▶ _Data section_:
***

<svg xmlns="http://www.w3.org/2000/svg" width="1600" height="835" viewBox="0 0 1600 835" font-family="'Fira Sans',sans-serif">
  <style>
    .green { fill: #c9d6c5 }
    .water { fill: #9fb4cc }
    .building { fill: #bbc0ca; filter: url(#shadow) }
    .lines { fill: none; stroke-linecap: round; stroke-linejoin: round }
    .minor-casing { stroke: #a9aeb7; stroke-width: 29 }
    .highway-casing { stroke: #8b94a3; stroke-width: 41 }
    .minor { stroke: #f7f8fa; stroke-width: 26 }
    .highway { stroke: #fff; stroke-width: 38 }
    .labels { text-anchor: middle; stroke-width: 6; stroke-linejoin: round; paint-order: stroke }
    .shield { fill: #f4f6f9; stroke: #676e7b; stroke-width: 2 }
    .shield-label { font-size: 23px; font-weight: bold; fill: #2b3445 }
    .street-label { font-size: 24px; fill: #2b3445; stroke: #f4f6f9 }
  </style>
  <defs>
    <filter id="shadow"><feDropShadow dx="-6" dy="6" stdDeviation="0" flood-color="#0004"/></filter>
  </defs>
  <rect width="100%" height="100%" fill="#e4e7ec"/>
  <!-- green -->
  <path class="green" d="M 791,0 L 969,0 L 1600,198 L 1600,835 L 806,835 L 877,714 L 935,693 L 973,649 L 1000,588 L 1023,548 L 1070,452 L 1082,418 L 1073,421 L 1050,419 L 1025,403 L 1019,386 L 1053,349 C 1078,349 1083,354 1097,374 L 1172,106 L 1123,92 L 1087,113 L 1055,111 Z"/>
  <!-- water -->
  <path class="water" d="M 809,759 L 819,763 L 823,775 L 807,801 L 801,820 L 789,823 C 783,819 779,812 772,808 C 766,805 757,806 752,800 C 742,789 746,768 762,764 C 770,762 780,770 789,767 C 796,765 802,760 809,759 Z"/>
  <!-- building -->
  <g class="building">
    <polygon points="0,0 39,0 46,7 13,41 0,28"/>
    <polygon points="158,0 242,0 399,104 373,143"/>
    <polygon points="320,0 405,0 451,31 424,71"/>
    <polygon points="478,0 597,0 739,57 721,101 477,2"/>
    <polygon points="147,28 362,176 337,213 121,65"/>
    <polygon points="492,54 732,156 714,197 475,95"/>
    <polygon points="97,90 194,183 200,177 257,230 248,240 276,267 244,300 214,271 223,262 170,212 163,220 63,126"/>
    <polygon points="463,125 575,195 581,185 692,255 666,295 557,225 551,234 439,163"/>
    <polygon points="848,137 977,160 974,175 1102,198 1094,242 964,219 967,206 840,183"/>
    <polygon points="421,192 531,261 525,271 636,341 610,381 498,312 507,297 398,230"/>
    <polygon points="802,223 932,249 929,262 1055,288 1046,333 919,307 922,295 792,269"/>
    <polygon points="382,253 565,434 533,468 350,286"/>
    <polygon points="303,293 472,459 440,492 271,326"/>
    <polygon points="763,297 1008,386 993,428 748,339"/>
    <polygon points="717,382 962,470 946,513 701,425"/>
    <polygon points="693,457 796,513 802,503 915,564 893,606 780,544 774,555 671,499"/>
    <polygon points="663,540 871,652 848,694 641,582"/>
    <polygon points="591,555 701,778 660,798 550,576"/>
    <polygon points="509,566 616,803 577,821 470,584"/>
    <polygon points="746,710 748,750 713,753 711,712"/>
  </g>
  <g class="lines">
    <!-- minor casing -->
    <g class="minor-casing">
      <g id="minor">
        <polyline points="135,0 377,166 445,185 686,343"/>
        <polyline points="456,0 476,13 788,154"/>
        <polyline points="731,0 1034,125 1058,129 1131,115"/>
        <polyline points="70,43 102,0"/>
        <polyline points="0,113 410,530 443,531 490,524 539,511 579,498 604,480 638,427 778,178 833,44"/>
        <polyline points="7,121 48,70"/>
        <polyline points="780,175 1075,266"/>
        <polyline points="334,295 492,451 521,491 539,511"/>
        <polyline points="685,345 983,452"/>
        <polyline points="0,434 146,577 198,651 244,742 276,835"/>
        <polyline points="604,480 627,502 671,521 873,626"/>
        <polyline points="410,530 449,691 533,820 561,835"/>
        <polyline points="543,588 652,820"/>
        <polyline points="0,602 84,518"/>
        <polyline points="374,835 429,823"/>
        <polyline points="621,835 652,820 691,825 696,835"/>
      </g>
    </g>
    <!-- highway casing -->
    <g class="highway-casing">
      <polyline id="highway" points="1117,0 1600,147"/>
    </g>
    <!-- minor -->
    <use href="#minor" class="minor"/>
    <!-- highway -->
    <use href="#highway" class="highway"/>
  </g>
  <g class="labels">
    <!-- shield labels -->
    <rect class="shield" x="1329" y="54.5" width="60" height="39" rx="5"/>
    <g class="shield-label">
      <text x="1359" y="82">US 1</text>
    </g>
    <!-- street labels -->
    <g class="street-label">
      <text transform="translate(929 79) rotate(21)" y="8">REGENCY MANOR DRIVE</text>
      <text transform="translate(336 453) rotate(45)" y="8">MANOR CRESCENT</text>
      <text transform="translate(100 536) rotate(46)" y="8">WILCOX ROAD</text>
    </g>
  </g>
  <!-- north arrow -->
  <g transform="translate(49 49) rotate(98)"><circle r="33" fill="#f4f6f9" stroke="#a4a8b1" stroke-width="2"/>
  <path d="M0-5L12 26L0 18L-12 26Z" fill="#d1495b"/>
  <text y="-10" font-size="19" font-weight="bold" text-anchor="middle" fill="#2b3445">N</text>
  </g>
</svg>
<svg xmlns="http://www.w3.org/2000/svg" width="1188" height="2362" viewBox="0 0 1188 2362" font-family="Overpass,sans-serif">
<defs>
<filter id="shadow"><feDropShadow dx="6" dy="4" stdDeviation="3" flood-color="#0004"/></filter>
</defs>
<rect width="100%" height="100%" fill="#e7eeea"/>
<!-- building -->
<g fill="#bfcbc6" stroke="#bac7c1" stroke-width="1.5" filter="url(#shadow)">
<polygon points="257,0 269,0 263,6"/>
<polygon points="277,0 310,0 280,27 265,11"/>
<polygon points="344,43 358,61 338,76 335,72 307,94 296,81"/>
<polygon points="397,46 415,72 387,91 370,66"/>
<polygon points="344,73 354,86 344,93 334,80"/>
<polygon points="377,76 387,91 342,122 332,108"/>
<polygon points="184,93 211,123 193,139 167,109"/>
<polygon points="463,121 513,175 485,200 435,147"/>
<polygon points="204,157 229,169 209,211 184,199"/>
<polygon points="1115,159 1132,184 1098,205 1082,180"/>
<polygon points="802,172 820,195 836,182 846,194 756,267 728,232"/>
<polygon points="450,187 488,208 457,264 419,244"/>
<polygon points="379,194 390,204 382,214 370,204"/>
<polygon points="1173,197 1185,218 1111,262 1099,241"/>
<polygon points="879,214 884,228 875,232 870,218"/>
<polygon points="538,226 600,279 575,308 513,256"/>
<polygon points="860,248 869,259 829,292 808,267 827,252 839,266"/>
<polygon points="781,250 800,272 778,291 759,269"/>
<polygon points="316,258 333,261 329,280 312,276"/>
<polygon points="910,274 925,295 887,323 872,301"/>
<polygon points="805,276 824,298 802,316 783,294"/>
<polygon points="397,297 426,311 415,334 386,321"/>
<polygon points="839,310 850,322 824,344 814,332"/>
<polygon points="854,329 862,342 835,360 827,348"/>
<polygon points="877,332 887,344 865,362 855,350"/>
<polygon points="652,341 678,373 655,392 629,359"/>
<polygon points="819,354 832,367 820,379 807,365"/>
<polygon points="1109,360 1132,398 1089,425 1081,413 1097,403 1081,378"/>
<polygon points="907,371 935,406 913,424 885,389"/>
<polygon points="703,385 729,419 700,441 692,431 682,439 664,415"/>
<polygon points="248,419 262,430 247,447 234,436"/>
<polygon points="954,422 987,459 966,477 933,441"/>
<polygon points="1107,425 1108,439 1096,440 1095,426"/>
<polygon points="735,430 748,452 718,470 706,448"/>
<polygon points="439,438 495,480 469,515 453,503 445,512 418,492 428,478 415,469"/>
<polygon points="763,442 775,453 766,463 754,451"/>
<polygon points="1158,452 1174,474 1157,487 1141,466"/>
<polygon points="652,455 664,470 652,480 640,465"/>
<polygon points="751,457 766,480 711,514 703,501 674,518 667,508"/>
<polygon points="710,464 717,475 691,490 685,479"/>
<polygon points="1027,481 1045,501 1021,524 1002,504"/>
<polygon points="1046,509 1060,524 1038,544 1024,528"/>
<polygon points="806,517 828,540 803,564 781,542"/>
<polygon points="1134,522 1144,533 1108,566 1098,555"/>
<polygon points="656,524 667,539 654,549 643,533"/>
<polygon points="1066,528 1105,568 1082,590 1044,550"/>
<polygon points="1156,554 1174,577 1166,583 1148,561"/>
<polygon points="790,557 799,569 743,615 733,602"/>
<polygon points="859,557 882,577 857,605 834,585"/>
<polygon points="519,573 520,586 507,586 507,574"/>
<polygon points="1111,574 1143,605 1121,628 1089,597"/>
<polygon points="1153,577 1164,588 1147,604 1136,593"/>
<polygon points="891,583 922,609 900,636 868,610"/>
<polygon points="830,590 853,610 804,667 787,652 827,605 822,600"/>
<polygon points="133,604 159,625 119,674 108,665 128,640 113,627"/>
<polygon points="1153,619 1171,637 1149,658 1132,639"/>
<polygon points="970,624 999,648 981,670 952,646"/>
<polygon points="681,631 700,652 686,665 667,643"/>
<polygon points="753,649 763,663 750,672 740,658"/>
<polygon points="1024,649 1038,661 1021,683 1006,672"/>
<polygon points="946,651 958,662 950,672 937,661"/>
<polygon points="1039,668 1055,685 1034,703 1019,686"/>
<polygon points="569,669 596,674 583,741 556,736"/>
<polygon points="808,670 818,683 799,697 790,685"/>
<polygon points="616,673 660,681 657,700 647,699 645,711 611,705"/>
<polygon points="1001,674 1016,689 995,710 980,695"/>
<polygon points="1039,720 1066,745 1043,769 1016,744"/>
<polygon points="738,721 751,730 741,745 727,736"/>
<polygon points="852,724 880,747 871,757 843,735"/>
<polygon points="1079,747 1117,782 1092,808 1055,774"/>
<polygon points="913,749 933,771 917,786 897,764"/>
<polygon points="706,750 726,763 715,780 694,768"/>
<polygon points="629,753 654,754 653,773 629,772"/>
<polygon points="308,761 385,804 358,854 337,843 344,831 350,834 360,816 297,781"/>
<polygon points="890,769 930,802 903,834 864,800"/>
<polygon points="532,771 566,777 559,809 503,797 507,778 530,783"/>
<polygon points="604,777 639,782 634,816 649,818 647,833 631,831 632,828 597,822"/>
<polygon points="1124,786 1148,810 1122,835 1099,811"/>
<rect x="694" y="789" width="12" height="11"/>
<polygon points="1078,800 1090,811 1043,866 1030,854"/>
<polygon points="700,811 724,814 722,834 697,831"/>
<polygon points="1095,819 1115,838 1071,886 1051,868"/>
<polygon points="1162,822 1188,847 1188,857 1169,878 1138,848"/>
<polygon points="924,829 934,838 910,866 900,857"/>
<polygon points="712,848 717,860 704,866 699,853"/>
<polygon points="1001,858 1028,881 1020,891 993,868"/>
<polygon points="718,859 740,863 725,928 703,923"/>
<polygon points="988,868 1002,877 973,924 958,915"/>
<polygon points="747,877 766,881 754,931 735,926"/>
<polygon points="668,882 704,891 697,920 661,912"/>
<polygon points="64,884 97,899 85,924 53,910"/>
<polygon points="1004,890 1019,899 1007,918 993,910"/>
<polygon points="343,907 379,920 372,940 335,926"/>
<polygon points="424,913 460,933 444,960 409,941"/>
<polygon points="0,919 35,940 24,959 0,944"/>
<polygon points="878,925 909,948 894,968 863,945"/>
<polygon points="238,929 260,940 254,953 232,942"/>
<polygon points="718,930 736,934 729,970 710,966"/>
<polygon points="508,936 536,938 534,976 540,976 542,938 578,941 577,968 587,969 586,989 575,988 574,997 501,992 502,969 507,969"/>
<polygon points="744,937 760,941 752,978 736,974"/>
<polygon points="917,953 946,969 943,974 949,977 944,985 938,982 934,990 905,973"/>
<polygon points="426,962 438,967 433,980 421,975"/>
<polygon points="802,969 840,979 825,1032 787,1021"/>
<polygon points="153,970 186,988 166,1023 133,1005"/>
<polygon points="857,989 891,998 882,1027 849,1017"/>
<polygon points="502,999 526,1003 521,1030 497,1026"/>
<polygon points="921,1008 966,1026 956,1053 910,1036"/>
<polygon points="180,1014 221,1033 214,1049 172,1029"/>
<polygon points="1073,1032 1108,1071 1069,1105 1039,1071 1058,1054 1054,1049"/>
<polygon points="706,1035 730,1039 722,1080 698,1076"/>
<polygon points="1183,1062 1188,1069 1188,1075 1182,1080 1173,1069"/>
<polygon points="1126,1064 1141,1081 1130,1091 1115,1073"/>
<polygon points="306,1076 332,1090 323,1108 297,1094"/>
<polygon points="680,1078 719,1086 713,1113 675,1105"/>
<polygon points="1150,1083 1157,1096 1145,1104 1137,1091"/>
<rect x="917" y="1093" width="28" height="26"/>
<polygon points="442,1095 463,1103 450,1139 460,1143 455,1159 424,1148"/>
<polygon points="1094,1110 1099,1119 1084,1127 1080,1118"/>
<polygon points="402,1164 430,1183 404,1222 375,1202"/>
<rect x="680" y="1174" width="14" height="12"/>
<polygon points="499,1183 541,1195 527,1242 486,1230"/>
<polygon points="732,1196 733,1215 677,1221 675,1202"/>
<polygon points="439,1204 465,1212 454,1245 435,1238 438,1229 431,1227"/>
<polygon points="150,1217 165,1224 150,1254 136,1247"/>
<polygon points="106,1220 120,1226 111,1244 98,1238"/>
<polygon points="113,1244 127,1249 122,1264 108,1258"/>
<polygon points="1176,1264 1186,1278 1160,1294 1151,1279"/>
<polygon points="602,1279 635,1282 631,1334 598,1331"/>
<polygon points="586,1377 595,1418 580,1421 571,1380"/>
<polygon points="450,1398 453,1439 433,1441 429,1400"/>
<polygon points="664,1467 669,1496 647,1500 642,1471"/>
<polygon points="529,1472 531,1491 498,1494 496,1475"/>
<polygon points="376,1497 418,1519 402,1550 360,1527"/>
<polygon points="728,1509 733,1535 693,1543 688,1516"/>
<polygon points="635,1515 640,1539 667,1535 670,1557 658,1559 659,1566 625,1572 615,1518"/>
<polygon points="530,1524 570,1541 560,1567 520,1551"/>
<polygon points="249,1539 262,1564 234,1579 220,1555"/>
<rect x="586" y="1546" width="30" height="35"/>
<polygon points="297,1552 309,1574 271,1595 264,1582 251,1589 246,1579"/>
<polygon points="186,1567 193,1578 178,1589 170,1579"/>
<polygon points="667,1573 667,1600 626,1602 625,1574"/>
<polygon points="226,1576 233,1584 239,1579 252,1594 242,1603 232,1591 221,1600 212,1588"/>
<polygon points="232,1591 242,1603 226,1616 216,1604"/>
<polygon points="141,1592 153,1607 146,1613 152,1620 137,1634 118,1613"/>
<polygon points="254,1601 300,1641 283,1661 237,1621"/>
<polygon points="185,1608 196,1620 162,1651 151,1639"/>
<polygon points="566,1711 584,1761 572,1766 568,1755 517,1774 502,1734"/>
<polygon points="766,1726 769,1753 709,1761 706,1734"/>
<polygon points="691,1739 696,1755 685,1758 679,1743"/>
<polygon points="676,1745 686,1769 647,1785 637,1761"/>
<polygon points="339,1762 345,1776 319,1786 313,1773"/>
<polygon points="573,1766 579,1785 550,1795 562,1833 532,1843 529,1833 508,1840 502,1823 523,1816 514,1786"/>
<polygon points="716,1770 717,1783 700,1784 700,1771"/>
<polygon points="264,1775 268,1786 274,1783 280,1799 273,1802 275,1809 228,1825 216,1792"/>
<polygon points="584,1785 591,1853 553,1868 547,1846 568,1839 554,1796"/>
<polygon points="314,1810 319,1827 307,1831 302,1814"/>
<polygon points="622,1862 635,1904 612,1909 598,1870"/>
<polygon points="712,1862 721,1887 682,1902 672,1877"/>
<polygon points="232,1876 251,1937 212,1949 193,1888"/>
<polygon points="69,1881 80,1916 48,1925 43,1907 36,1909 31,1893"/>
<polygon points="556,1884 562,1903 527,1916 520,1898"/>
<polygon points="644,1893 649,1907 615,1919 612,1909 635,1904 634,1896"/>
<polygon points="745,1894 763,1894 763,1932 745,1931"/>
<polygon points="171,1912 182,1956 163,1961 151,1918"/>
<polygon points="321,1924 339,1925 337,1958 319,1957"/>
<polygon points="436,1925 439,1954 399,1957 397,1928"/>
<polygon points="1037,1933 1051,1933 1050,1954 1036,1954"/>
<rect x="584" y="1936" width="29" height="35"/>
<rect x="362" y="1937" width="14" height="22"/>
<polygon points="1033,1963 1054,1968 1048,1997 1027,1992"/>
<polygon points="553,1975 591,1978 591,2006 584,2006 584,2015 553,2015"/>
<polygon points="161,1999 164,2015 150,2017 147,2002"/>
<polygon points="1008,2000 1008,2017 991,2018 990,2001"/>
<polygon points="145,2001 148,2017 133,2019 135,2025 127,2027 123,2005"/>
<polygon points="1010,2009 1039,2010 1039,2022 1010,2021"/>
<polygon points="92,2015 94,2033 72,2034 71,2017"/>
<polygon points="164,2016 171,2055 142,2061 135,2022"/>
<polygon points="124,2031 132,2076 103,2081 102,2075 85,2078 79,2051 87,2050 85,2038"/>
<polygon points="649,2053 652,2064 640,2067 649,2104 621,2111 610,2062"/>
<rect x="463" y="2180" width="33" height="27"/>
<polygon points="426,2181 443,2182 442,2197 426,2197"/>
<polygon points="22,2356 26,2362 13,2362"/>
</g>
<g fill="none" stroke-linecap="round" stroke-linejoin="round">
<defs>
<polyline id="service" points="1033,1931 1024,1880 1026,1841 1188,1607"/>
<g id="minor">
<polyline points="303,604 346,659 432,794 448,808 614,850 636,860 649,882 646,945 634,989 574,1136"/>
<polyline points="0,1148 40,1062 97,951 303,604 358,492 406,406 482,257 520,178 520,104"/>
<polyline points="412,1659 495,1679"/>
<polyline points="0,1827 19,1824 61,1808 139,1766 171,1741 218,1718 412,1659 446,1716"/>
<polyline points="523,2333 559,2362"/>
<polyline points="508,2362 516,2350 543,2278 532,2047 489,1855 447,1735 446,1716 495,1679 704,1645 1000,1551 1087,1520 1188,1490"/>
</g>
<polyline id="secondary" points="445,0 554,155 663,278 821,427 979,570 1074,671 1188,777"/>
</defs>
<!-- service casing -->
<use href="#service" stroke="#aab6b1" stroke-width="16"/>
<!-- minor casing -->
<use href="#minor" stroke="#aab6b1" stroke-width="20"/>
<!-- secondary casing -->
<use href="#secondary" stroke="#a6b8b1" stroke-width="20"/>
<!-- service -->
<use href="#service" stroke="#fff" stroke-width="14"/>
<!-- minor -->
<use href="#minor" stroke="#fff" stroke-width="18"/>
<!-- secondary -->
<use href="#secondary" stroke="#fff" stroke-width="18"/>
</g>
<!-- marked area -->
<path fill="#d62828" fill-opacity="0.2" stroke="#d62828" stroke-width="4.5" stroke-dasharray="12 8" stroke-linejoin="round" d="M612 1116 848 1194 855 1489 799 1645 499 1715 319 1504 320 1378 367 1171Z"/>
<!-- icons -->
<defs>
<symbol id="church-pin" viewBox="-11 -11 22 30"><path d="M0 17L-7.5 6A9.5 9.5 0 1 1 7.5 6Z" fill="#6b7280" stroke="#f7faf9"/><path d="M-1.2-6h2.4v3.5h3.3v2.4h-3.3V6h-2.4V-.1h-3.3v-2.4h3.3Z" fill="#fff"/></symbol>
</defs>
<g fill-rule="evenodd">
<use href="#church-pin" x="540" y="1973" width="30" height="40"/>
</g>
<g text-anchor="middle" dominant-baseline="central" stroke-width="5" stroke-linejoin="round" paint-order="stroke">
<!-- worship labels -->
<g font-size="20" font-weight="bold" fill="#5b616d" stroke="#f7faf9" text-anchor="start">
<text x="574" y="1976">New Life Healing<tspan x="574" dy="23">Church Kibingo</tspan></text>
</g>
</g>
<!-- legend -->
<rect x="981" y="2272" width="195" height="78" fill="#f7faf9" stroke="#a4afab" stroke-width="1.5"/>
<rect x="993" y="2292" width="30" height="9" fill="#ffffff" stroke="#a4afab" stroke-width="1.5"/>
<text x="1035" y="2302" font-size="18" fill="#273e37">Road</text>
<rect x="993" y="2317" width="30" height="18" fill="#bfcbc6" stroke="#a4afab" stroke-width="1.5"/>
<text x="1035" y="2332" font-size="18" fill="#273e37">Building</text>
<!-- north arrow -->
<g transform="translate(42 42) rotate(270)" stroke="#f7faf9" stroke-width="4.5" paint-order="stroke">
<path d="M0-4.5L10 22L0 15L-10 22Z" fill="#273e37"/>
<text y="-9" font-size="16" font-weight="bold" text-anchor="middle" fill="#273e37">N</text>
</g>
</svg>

***

▶ _Prompt_: Copy out each line of the material above that holds the word "lines".

▶ _Written answer_:
    .lines { fill: none; stroke-linecap: round; stroke-linejoin: round }
  <g class="lines">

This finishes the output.